> [Problem statement]:
Copy nothing from the entries below except the lines from the one containing "See All Destinations" through the one containing "kuaför Kundu Kuaför", and copy those exactly.

> [Extracted page text data]:

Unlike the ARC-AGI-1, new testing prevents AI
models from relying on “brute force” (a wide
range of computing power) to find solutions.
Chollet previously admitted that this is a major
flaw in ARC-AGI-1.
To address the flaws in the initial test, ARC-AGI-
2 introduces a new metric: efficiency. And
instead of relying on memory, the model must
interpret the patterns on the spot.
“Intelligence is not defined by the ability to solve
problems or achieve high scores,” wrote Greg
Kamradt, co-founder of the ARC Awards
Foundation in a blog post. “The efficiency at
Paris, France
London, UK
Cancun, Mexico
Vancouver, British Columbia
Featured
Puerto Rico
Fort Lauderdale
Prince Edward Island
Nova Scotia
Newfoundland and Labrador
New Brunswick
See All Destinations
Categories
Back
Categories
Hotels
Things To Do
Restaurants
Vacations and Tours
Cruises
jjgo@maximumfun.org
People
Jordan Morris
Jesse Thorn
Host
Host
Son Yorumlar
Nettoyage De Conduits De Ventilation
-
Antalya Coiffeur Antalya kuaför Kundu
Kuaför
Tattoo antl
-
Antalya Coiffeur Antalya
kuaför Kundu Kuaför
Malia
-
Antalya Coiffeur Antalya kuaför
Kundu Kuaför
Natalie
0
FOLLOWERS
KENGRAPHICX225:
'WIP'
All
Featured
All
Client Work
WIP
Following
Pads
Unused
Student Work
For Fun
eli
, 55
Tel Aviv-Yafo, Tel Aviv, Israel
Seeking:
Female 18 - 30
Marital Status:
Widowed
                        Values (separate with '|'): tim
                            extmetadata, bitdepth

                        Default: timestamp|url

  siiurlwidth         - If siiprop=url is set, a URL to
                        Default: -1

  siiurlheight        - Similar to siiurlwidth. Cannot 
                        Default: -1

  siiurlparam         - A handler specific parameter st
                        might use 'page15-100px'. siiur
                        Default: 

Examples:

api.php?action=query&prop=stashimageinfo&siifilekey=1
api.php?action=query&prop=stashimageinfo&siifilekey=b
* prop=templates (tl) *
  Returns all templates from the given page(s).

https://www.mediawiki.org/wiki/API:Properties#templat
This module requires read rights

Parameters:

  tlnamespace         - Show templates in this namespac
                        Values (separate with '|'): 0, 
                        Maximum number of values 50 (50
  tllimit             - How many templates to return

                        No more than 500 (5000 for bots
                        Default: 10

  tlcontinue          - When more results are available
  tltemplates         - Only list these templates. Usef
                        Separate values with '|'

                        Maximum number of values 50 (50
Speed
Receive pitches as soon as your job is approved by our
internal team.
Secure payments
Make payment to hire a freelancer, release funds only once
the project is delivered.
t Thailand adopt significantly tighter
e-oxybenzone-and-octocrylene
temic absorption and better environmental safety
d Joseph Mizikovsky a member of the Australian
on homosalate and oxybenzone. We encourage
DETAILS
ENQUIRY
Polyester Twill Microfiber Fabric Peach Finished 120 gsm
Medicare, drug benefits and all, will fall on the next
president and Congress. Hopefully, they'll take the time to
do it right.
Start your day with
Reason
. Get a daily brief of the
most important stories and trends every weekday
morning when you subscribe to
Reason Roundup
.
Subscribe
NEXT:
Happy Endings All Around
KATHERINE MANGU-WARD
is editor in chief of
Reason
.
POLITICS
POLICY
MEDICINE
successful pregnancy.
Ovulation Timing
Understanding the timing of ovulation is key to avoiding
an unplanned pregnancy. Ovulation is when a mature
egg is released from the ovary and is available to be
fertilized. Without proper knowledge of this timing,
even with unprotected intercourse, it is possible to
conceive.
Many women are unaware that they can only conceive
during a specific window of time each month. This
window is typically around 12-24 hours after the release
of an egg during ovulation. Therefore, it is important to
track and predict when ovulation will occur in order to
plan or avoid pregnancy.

> [Solution for this task]:
See All Destinations
Categories
Back
Categories
Hotels
Things To Do
Restaurants
Vacations and Tours
Cruises
jjgo@maximumfun.org
People
Jordan Morris
Jesse Thorn
Host
Host
Son Yorumlar
Nettoyage De Conduits De Ventilation
-
Antalya Coiffeur Antalya kuaför Kundu
Kuaför
Tattoo antl
-
Antalya Coiffeur Antalya
kuaför Kundu Kuaför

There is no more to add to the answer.